The Paypal IPN call is made by Paypal and is server-to-server only. You also don't know when that IPN call is coming. Usually they happen within seconds, but they can come much later. If the IPN call fails, they will retry again for some time. You cannot do anything related to the users session in the IPN. Each user has it's own session and you can't edit anyone else's. In this situation, your user has a session, and Paypal (the IPN call) gets it's own session.
You'll have to clear the session variables on the return to your site after successful payment. It's not foolproof - there are possibilities that the cart still won't be cleared, but this is pretty much the only way to do it.
I need all active sessions to be destroyed when I call a certain function. This function when called needs to destory all sessions NOT immediately but after exactly 30 seconds. Even if the user leaves the page where the session was called before the 30 seconds, his browser should still be cleared of all sessions so when he comes back to the site none of those sessions will be active.

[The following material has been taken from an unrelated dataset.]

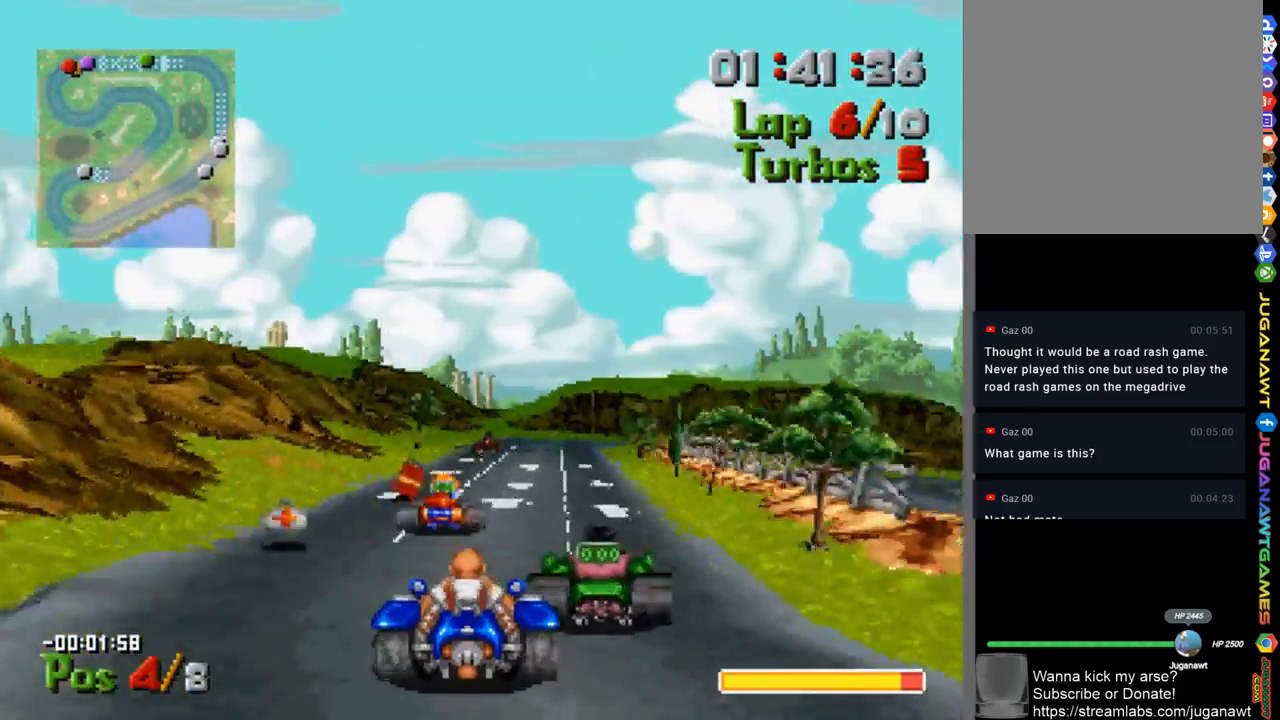
{"buttons": ["A"], "left_stick": "center", "right_stick": "center", "events": [[33, "DPAD_RIGHT", "down"], [33, "R1", "up"], [133, "DPAD_RIGHT", "up"]]}
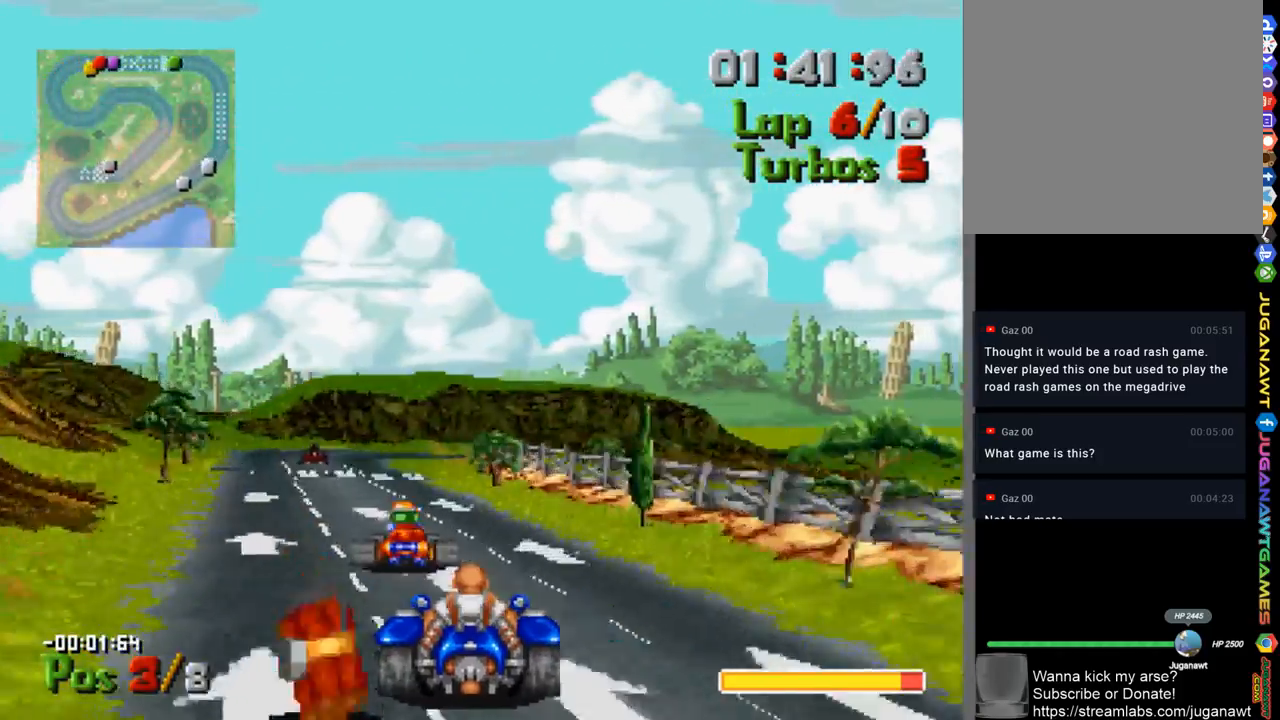
{"buttons": ["A"], "left_stick": "center", "right_stick": "center", "events": [[67, "DPAD_LEFT", "down"], [400, "DPAD_LEFT", "up"]]}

Is this possible? If so how would one go about writing such a function?
EDIT
As for why I need this, I have a shopping cart script that when submitted takes the user to paypal to process payment. If I destroy all sessions when the submit button on that payment form is clicked, I can;t pass all the form data onto paypal. If I don't destroy all sessions, when the user comes back to the site the shopping cart is still filled with the contents he purchased before.
I need the cart to be empty when the user comes back. I figured 30 seconds will give the user ample time to go to the paypal page by which point my cart script has already sent all necessary info to paypal. And then destroying all sessions is safe without fearing disruption to service.
So what I need is sort of a timer script that will work on the server side and will destroy the sessions even when the user is no longer on that page.
See http://bytes.com/topic/php/answers/4134-when-how-php-session-expire-can-i-set-minutes-inactivity
Ok, so nevermind my hairbrained sleep() approach.
Set a flag in the session, before you send them over to paypal. Check this flag and clear the session/cart if it's set.